▶ [ACTION ITEM]:
Read through the data and report every line in which the word "pela" occurs.

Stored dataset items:
· · · · ·
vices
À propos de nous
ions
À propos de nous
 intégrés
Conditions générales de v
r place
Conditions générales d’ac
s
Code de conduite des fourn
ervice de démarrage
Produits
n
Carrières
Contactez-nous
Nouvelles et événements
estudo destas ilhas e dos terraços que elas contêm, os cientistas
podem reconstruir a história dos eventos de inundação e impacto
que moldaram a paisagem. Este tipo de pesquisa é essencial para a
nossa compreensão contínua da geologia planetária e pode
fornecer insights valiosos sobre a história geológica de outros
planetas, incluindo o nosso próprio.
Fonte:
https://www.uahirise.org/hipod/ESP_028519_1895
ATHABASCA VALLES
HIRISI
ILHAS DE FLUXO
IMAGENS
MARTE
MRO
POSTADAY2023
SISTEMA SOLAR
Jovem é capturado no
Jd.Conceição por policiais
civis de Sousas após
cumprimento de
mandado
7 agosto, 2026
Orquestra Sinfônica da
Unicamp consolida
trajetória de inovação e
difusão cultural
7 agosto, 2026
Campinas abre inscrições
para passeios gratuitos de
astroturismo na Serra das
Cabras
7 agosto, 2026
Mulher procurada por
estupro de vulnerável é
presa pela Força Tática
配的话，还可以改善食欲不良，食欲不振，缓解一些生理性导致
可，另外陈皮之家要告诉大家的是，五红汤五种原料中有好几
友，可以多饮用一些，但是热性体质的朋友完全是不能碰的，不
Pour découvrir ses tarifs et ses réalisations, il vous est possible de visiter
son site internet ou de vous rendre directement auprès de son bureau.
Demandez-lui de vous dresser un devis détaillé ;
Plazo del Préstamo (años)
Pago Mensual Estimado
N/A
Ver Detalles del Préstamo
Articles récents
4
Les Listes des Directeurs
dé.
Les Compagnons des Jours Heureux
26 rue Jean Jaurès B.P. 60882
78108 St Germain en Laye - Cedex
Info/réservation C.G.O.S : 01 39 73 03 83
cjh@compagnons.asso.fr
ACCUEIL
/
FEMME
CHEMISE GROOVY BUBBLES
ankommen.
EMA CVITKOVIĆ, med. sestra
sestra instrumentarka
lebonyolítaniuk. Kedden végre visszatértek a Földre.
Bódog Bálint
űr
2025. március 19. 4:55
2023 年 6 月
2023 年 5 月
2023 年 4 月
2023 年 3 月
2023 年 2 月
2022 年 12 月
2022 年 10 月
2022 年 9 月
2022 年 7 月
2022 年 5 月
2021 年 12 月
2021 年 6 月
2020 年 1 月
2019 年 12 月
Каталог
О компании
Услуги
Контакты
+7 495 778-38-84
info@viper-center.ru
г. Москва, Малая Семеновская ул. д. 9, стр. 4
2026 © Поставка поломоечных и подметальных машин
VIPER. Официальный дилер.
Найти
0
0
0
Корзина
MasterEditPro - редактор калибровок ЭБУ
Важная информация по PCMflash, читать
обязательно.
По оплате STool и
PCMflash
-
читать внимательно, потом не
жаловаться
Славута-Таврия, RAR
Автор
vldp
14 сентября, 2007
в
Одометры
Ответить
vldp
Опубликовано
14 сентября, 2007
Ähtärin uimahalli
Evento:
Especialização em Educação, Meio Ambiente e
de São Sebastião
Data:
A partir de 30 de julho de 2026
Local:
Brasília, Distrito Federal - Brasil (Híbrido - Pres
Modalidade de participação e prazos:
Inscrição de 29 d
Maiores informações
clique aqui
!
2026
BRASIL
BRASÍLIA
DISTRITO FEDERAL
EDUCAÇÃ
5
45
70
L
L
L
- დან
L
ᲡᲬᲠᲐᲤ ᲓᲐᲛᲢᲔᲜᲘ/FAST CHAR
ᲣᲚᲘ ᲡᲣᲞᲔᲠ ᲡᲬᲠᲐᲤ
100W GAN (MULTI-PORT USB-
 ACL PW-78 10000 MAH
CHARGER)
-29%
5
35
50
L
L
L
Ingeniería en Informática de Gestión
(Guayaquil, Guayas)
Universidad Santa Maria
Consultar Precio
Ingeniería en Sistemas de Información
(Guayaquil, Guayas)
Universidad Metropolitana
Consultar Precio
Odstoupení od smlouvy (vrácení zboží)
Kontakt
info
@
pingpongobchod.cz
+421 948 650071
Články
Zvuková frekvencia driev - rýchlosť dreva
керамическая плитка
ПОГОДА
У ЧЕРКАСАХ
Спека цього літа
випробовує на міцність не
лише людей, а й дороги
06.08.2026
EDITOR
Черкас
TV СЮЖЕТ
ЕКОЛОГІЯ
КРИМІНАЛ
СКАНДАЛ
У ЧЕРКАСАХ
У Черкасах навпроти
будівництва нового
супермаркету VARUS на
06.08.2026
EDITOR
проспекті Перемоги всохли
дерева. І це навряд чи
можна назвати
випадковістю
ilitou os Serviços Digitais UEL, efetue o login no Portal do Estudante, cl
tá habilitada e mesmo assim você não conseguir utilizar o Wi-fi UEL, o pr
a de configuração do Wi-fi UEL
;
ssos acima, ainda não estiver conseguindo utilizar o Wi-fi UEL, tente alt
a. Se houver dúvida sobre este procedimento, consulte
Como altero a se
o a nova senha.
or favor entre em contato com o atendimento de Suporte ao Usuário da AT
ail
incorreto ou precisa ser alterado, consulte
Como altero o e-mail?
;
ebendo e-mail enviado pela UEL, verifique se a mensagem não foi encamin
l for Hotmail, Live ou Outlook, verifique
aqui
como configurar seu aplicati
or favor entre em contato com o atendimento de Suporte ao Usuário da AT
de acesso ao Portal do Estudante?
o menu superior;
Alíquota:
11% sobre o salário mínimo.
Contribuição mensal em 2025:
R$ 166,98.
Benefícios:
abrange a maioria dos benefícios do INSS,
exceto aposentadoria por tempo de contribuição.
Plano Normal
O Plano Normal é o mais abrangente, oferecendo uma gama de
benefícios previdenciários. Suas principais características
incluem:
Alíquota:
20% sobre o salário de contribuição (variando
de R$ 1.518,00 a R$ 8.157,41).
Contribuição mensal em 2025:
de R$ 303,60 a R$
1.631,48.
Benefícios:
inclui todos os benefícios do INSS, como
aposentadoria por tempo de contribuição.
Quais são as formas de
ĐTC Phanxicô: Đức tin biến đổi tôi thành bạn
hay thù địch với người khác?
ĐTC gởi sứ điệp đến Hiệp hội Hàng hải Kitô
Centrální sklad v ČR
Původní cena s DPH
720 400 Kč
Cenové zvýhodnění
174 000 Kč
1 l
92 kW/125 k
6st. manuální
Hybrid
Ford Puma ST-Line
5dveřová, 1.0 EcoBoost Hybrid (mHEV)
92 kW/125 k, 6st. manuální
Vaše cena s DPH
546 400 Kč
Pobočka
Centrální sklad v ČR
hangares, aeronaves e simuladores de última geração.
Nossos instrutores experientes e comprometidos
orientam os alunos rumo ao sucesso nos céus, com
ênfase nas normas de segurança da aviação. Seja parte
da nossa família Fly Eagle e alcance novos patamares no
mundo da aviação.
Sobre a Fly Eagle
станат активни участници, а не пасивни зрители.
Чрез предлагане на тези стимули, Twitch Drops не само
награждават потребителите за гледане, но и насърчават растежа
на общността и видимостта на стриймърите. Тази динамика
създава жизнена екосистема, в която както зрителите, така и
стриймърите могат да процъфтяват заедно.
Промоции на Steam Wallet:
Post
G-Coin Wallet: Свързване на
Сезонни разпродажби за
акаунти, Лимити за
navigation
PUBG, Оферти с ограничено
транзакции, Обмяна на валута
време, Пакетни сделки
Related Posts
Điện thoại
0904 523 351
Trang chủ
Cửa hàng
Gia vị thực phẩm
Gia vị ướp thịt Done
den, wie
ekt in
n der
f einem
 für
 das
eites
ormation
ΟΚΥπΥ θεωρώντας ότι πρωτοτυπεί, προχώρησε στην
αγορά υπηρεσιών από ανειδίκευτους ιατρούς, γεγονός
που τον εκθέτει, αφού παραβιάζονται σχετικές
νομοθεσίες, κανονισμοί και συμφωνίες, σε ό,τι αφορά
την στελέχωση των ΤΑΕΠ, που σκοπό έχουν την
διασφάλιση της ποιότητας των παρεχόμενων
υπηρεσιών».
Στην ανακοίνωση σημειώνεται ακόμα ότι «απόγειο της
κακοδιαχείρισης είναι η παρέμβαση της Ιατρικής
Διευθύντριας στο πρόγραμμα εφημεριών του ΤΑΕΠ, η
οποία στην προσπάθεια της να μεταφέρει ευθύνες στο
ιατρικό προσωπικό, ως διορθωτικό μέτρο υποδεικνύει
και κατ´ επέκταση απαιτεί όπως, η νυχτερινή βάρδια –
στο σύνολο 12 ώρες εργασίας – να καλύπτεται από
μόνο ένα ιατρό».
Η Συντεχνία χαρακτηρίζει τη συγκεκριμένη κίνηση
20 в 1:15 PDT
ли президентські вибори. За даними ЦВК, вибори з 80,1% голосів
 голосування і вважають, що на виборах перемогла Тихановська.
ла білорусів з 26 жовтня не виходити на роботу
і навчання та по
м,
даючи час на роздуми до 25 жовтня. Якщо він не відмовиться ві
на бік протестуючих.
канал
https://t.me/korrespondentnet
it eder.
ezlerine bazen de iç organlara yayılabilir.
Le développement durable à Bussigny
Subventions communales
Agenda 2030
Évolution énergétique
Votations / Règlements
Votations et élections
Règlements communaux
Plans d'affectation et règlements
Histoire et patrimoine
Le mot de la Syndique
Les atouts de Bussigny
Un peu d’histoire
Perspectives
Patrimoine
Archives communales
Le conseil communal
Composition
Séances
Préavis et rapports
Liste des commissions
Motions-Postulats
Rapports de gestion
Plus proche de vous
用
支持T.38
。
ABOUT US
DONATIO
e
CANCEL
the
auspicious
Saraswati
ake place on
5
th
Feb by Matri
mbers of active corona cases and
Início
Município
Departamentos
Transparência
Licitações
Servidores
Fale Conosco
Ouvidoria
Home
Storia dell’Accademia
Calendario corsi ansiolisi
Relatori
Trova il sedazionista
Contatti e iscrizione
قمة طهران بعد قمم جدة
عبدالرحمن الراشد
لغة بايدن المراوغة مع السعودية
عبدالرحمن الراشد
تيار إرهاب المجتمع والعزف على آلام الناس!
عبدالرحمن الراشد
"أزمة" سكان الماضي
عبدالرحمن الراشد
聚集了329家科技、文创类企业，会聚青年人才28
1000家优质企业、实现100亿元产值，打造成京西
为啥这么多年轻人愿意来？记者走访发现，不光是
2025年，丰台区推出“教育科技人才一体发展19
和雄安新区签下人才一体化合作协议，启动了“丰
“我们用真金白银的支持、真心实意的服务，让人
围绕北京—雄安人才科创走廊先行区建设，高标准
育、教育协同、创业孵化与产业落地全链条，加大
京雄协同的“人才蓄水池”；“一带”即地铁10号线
· · · · ·
▶ [ANSWER FOR THIS EXERCISE]:
presa pela Força Tática
ebendo e-mail enviado pela UEL, verifique se a mensagem não foi encamin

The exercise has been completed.